Washington architect Ernesto Santalla of FORMA Design came up with an idea for a sleek piece of furniture built around a vintage radiator in a tiny foyer that opens to a grander living room. The mahogany credenza with a matching mirror frame on top encloses a radiator in its base and provides storage on either side. A decorative wire mesh front is removable for easy access as well as ventilation.
The piece is shallow -- not much wider than the radiator it conceals -- but is a handy place to put down mail and keys by the front door. "It's a simple solution," says Santalla.
Another slim built-in by Santalla and his business partner, Andreas Charalambous, conceals a '70s radiator placed awkwardly in the middle of the wall in an apartment living room. Their solution: built-in cabinets crowned by a marble ledge running the length of the wall. Part of the built-in holds the radiator; the rest is for storage. Seen as a whole, the unit has the effect of wainscoting, but with slender wooden vents cut into the marble top.
Such well-designed covers can elevate the hard-working radiator to a design element within the room. The recent National Symphony Orchestra Decorators' Showhouse, in a radiator-filled 1929 house once owned by Paul Mellon, was a laboratory for good ideas.
In a guest bedroom, Bethesda, Md., designer Camille Saum turned a radiator under a window into a cushion-topped window seat. Voila: An eyesore becomes an asset.

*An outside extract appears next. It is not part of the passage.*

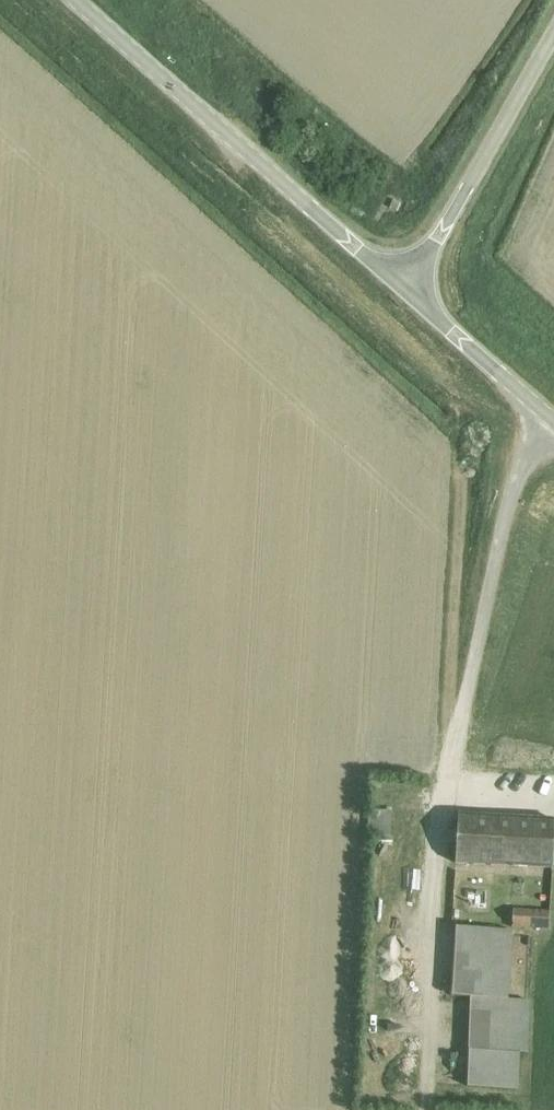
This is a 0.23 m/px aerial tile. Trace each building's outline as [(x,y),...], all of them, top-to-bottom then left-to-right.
[(467,815),(541,819),(543,792),(536,792),(536,805),(486,802),(487,789),(469,788),(467,815)] [(368,811),(366,836),(388,837),(389,812),(368,811)] [(553,869),(553,846),(553,821),(459,816),(456,864),(553,869)] [(511,928),(549,930),(550,912),(512,910),(511,928)] [(456,928),(451,996),(471,998),(465,1087),(516,1090),(518,1053),(527,1053),(530,1002),(508,1000),(512,932),(456,928)]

In the master bathroom, Nancy Colbert of Design Partners in Great Falls, Va., built twin white radiator covers with louvered tops, sides and fronts, on either side of the freestanding tub.

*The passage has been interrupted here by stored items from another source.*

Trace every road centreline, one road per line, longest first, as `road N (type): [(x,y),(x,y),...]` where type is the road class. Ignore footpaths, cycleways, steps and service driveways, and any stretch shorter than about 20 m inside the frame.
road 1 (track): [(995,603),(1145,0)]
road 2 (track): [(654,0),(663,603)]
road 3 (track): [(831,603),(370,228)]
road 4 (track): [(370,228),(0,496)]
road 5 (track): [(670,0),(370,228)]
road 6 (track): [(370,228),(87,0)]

One cover camouflaged a radiator, but the other was all for show. It filled up empty space and gave a more-balanced look. "They helped give architecture to the room," says Colbert. One by itself made the room look lopsided. Two, she says, "gave it a sense of symmetry."
In the tiny butler's pantry, designer Dee Thornton hid a radiator in plain sight by painting it the same brave fuchsia as the walls (Benjamin Moore's "Hot Lips," No. 2277-30.) "If you paint a radiator the same color as the walls -- not the trim -- it will blend right in and become far less visually important," says Thornton, owner of Houseworks Interiors in Old Town Alexandria, Va.
When a vintage radiator is in good shape and suits the decor, she says she often just leaves it uncovered. If the radiator has been stripped, she proceeds with a primer coat meant for metal surfaces, but usually paints right over what is there with an alkyd paint. She cautions that in rare circumstances, radiators that reach the boiling point require a special high-heat paint or else the paint could peel.
When she does decide to cover a radiator, she likes to echo the architectural features in a room.
"I've done some with narrow vertical slats that look like Stickley, some with fleur-de-lis and some with Chinese fretwork grilles," says Thornton.
Once, she even combined approaches: She topped a radiator with a thick slab of tempered glass that rested like a console top on fancy wrought-iron legs. Beneath it reposed the radiator, exposed but framed like artwork on display.